**Exercise goal**
Return the text of every row below, reproducing each line verbatim, and omit the pictures from your answer.

__________

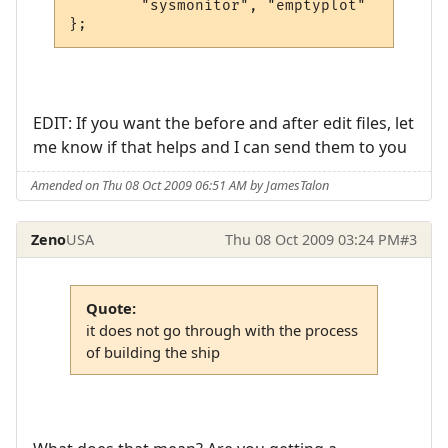
        "sysmonitor", "emptyplot"

EDIT: If you want the before and after edit files, let
me know if that helps and I can send them to you
Amended on Thu 08 Oct 2009 06:51 AM by JamesTalon
Zeno
USA
Thu 08 Oct 2009 03:24 PM
#3
Quote:
it does not go through with the process
of building the ship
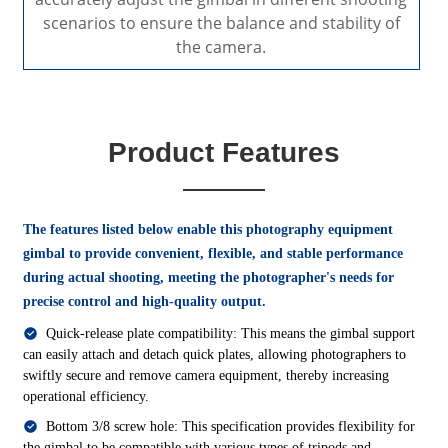
scenarios to ensure the balance and stability of
the camera.
Product Features
The features listed below enable this photography equipment
gimbal to provide convenient, flexible, and stable performance
during actual shooting, meeting the photographer's needs for
precise control and high-quality output.
Quick-release plate compatibility: This means the gimbal support
can easily attach and detach quick plates, allowing photographers to
swiftly secure and remove camera equipment, thereby increasing
operational efficiency.
Bottom 3/8 screw hole: This specification provides flexibility for
the gimbal to be compatible with various types of tripods and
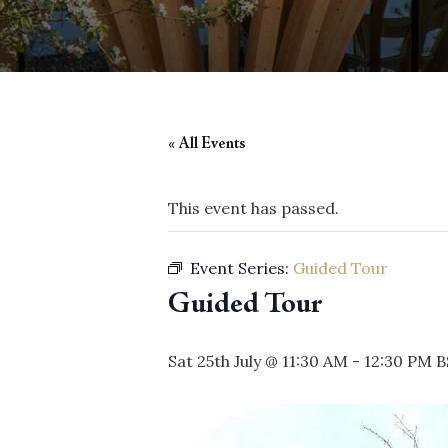
« All Events
This event has passed.
Event Series:
Guided Tour
Guided Tour
Sat 25th July @ 11:30 AM
-
12:30 PM
B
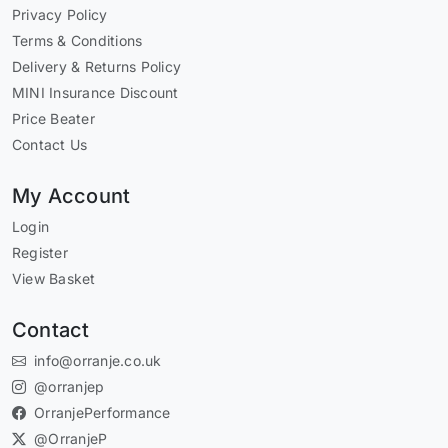
Privacy Policy
Terms & Conditions
Delivery & Returns Policy
MINI Insurance Discount
Price Beater
Contact Us
My Account
Login
Register
View Basket
Contact
info@orranje.co.uk
@orranjep
OrranjePerformance
@OrranjeP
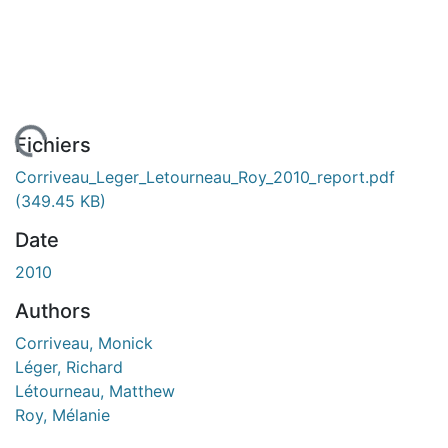
 de chargement...
Fichiers
Corriveau_Leger_Letourneau_Roy_2010_report.pdf
(349.45 KB)
Date
2010
Authors
Corriveau, Monick
Léger, Richard
Létourneau, Matthew
Roy, Mélanie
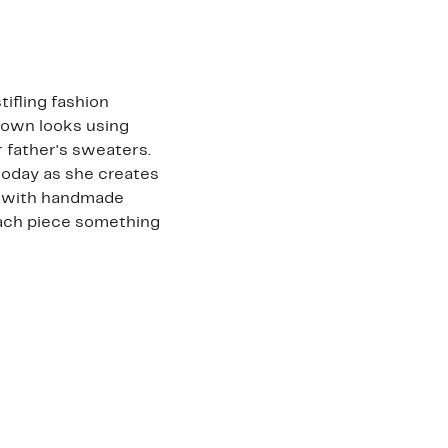
tifling fashion
 own looks using
r father's sweaters.
today as she creates
ed with handmade
each piece something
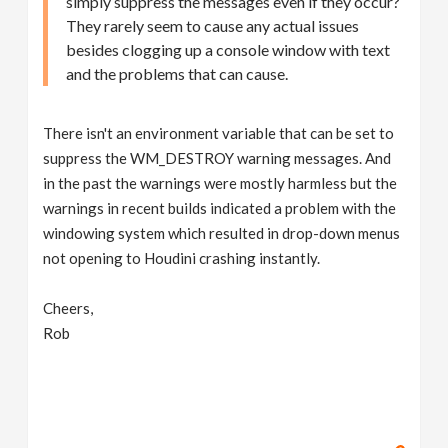
simply suppress the messages even if they occur?
They rarely seem to cause any actual issues
besides clogging up a console window with text
and the problems that can cause.
There isn't an environment variable that can be set to
suppress the WM_DESTROY warning messages. And
in the past the warnings were mostly harmless but the
warnings in recent builds indicated a problem with the
windowing system which resulted in drop-down menus
not opening to Houdini crashing instantly.
Cheers,
Rob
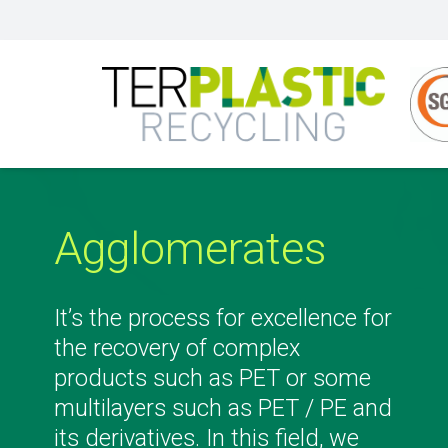
Agglomerates
It’s the process for excellence for
the recovery of complex
products such as PET or some
multilayers such as PET / PE and
its derivatives. In this field, we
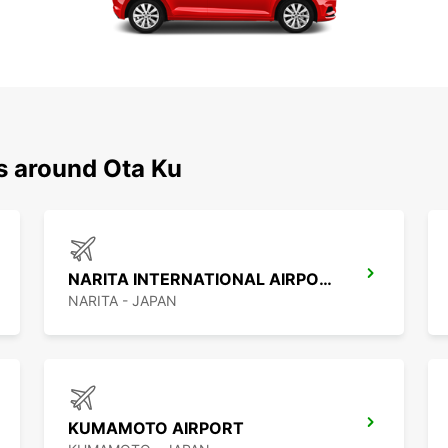
s around Ota Ku
NARITA INTERNATIONAL AIRPORT
NARITA - JAPAN
KUMAMOTO AIRPORT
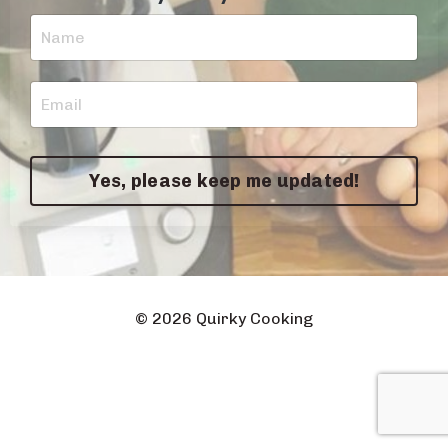
Yes, please keep me updated!
© 2026 Quirky Cooking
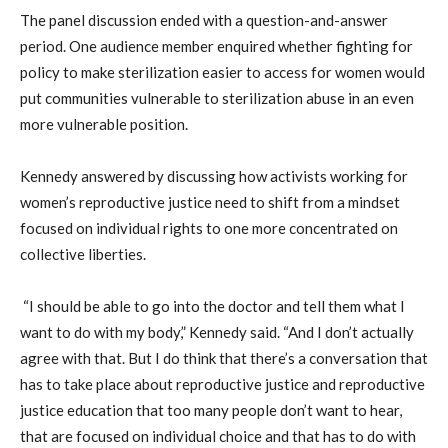
The panel discussion ended with a question-and-answer
period. One audience member enquired whether fighting for
policy to make sterilization easier to access for women would
put communities vulnerable to sterilization abuse in an even
more vulnerable position.
Kennedy answered by discussing how activists working for
women’s reproductive justice need to shift from a mindset
focused on individual rights to one more concentrated on
collective liberties.
“I should be able to go into the doctor and tell them what I
want to do with my body,” Kennedy said. “And I don’t actually
agree with that. But I do think that there’s a conversation that
has to take place about reproductive justice and reproductive
justice education that too many people don’t want to hear,
that are focused on individual choice and that has to do with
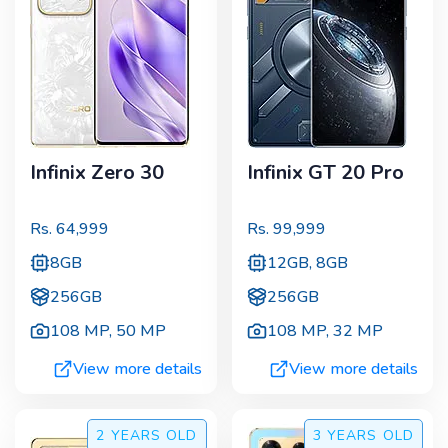
Infinix Zero 30
Infinix GT 20 Pro
Rs.
64,999
Rs.
99,999
8GB
12GB, 8GB
256GB
256GB
108 MP
,
50 MP
108 MP
,
32 MP
View more details
View more details
2 YEARS
OLD
3 YEARS
OLD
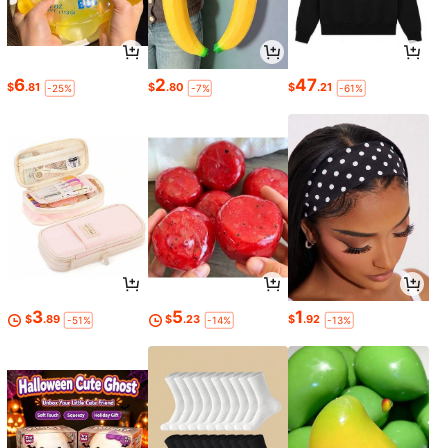
6
2
47
$
.81
$
.80
$
.21
-25%
-7%
-61%
3
5
1
$
.89
$
.23
$
.92
-51%
-14%
-13%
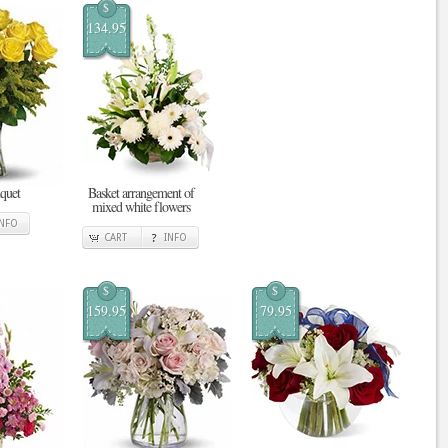
$
134.95
quet
Basket arrangement of
mixed white flowers
INFO
CART
INFO
$
$
159.95
79.95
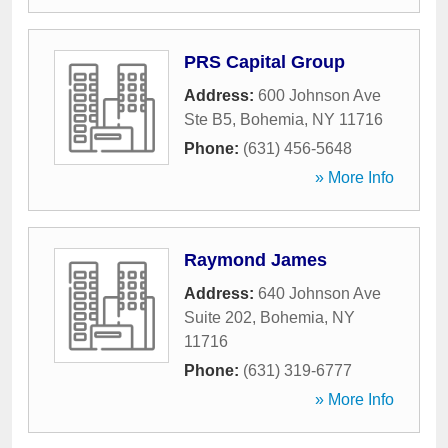
PRS Capital Group
Address:
600 Johnson Ave
Ste B5
,
Bohemia
,
NY
11716
Phone:
(631) 456-5648
» More Info
Raymond James
Address:
640 Johnson Ave
Suite 202
,
Bohemia
,
NY
11716
Phone:
(631) 319-6777
» More Info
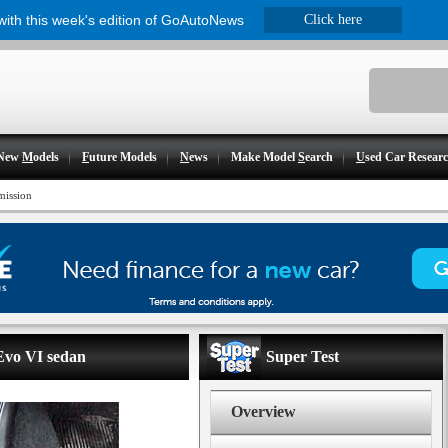
 with this week's edition of GoAutoNews
Click here
New
M
odels
F
uture Models
N
ews
Make Model
S
earch
U
sed Car Resear
mission
 Evo VI sedan
Super Test
Overview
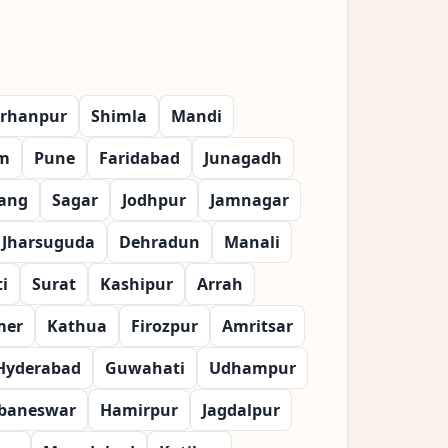
rhanpur
Shimla
Mandi
m
Pune
Faridabad
Junagadh
ang
Sagar
Jodhpur
Jamnagar
Jharsuguda
Dehradun
Manali
i
Surat
Kashipur
Arrah
mer
Kathua
Firozpur
Amritsar
Hyderabad
Guwahati
Udhampur
baneswar
Hamirpur
Jagdalpur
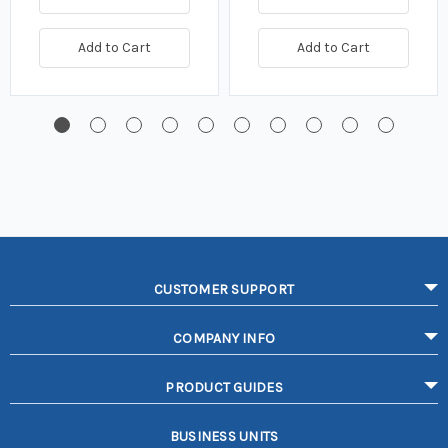
Add to Cart
Add to Cart
CUSTOMER SUPPORT
COMPANY INFO
PRODUCT GUIDES
BUSINESS UNITS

__________

**Exercise answer**
        "sysmonitor", "emptyplot"

EDIT: If you want the before and after edit files, let
me know if that helps and I can send them to you
Amended on Thu 08 Oct 2009 06:51 AM by JamesTalon
Zeno
USA
Thu 08 Oct 2009 03:24 PM
#3
Quote:
it does not go through with the process
of building the ship
scenarios to ensure the balance and stability of
the camera.
Product Features
The features listed below enable this photography equipment
gimbal to provide convenient, flexible, and stable performance
during actual shooting, meeting the photographer's needs for
precise control and high-quality output.
Quick-release plate compatibility: This means the gimbal support
can easily attach and detach quick plates, allowing photographers to
swiftly secure and remove camera equipment, thereby increasing
operational efficiency.
Bottom 3/8 screw hole: This specification provides flexibility for
the gimbal to be compatible with various types of tripods and
« All Events
This event has passed.
Event Series:
Guided Tour
Guided Tour
Sat 25th July @ 11:30 AM
-
12:30 PM
B
Privacy Policy
Terms & Conditions
Delivery & Returns Policy
MINI Insurance Discount
Price Beater
Contact Us
My Account
Login
Register
View Basket
Contact
info@orranje.co.uk
@orranjep
OrranjePerformance
@OrranjeP
 de chargement...
Fichiers
Corriveau_Leger_Letourneau_Roy_2010_report.pdf
(349.45 KB)
Date
2010
Authors
Corriveau, Monick
Léger, Richard
Létourneau, Matthew
Roy, Mélanie
tifling fashion
 own looks using
r father's sweaters.
today as she creates
ed with handmade
each piece something
simply suppress the messages even if they occur?
They rarely seem to cause any actual issues
besides clogging up a console window with text
and the problems that can cause.
There isn't an environment variable that can be set to
suppress the WM_DESTROY warning messages. And
in the past the warnings were mostly harmless but the
warnings in recent builds indicated a problem with the
windowing system which resulted in drop-down menus
not opening to Houdini crashing instantly.
Cheers,
Rob
Agglomerates
It’s the process for excellence for
the recovery of complex
products such as PET or some
multilayers such as PET / PE and
its derivatives. In this field, we
s around Ota Ku
NARITA INTERNATIONAL AIRPORT
NARITA - JAPAN
KUMAMOTO AIRPORT
Yes, please keep me updated!
© 2026 Quirky Cooking
The panel discussion ended with a question-and-answer
period. One audience member enquired whether fighting for
policy to make sterilization easier to access for women would
put communities vulnerable to sterilization abuse in an even
more vulnerable position.
Kennedy answered by discussing how activists working for
women’s reproductive justice need to shift from a mindset
focused on individual rights to one more concentrated on
collective liberties.
“I should be able to go into the doctor and tell them what I
want to do with my body,” Kennedy said. “And I don’t actually
agree with that. But I do think that there’s a conversation that
has to take place about reproductive justice and reproductive
justice education that too many people don’t want to hear,
that are focused on individual choice and that has to do with
Infinix Zero 30
Infinix GT 20 Pro
Rs.
64,999
Rs.
99,999
8GB
12GB, 8GB
256GB
256GB
108 MP
,
50 MP
108 MP
,
32 MP
View more details
View more details
2 YEARS
OLD
3 YEARS
OLD
6
2
47
$
.81
$
.80
$
.21
-25%
-7%
-61%
3
5
1
$
.89
$
.23
$
.92
-51%
-14%
-13%
$
134.95
quet
Basket arrangement of
mixed white flowers
INFO
CART
INFO
$
$
159.95
79.95
PRS Capital Group
Address:
600 Johnson Ave
Ste B5
,
Bohemia
,
NY
11716
Phone:
(631) 456-5648
» More Info
Raymond James
Address:
640 Johnson Ave
Suite 202
,
Bohemia
,
NY
11716
Phone:
(631) 319-6777
» More Info
 with this week's edition of GoAutoNews
Click here
New
M
odels
F
uture Models
N
ews
Make Model
S
earch
U
sed Car Resear
mission
 Evo VI sedan
Super Test
Overview
rhanpur
Shimla
Mandi
m
Pune
Faridabad
Junagadh
ang
Sagar
Jodhpur
Jamnagar
Jharsuguda
Dehradun
Manali
i
Surat
Kashipur
Arrah
mer
Kathua
Firozpur
Amritsar
Hyderabad
Guwahati
Udhampur
baneswar
Hamirpur
Jagdalpur
Add to Cart
Add to Cart
CUSTOMER SUPPORT
COMPANY INFO
PRODUCT GUIDES
BUSINESS UNITS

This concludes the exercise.